1967 Ford Galaxie Review

1967 Ford Galaxie 500 390 V8 from North America

Model year1967
Year of manufacture1966
First year of ownership2003
Most recent year of ownership2005
Engine and transmission 390 V8 Automatic
Performance marks 7 / 10
Reliability marks 7 / 10
Comfort marks 8 / 10
Running Costs (higher is cheaper) 6 / 10
Overall marks (average of all marks)
7.0 / 10
Distance when acquired78000 miles
Most recent distance85000 miles

Summary:

It's like a boat, only more fun

Faults:

It needed a new convertible top after sitting in storage for 25 years.

The voltage regulator went bad soon after I purchased the car.

One exhaust pipe rusted through.

The original valve cover gaskets rotted.

General Comments:

It handles very solidly at any speed and rides smoothly over bumps and rough roads.

The heater is amazing.
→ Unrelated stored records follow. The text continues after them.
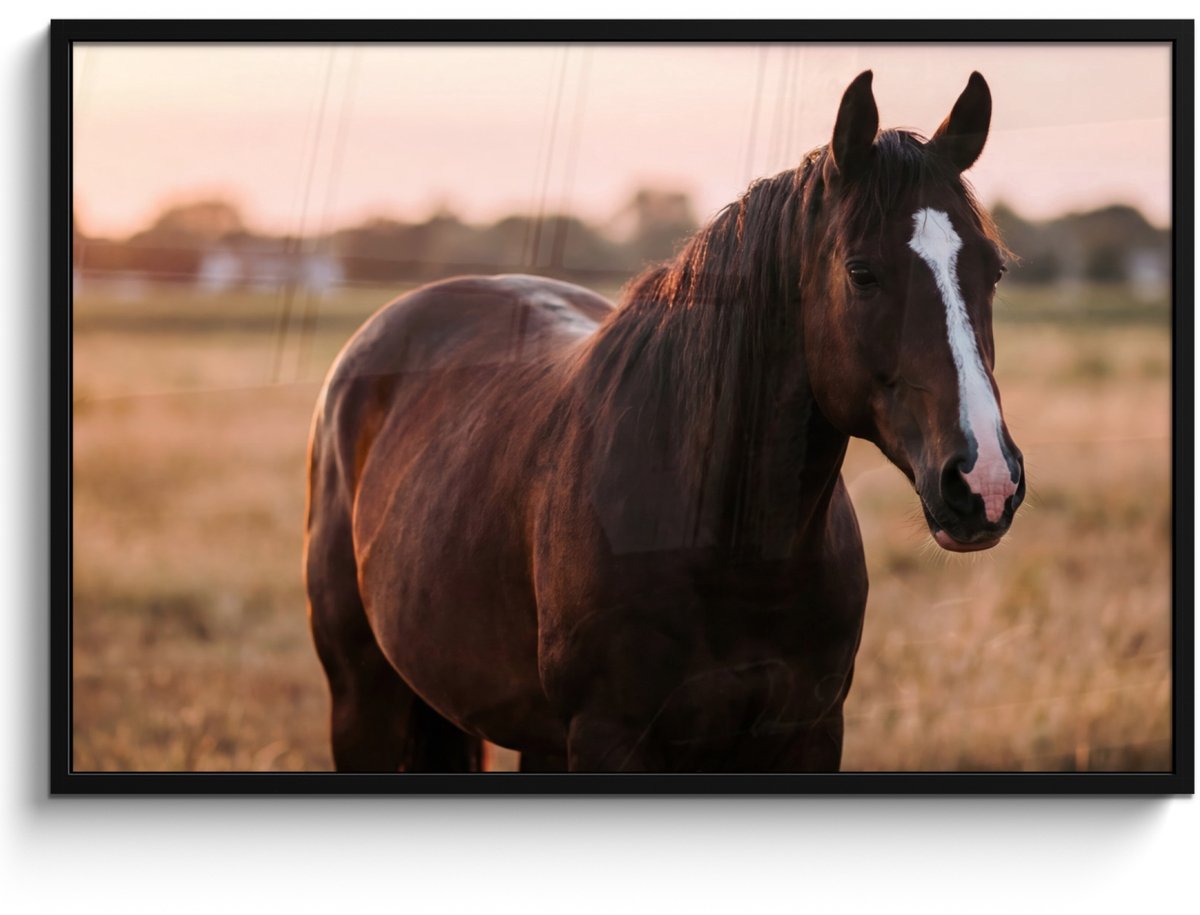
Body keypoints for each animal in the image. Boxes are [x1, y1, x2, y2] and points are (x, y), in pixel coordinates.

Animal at [304, 70, 1025, 773]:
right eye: (862, 273)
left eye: (993, 270)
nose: (985, 481)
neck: (733, 553)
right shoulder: (610, 738)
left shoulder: (810, 732)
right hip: (361, 699)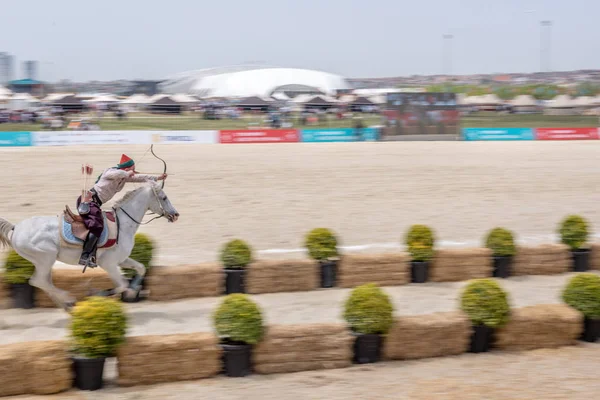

It is so strong the car can be comfortable driven the top down even in the winter.

Except for height, this car is as big as most SUV's.

Acceleration is as quick as the nearly two ton curb weight allows for.

Surprising as it may seem, the car takes turns pretty well.

The factory drum brakes are not up to the task of controlling this car.

The engine is simple and easy to service and make repairs on.

Would you buy another car from this manufacturer? Yes

Review Date: 11th January, 2005

22nd Mar 2005, 12:02

This car is (a 1967 model) was manufactured on 23 June 1966 in Mahwah, NJ.

2nd Oct 2006, 10:30

I just got my '66 galaxie convertible and agree with everything said thus far, especially the braking system. After driving newer cars with power disc brakes, this car could put you in danger if you're not careful. With that said, it is an awesome car, easy to work on, and looks great!

23rd Aug 2009, 13:38

I had a '67 500 two door hardtop that I bought from my dad with 110,000 miles on it. It was a 240 6 cylinder with a three speed auto. It was a great car. The two door body and frame remained tight. The four door hardtop and the two door convertible both seemed to turn into "boats". The 390 that usually came was a dog. I don't know if a higher HP engine was available. My dad had the four door hardtop with a 390 also. I drove it a little. I thought it was a boat.

The two door hardtop was a different story. With the suspension set at the correct height (the Fords would sag, especially after a winter of heavy snow on their hoods), the car responded well on the road. It felt like a much smaller auto. Due to the advertising of the Plymouth GTX and the Hemi engine at the time, the sleeper Ford two door hardtop slept as a secret for those who owned one to enjoy.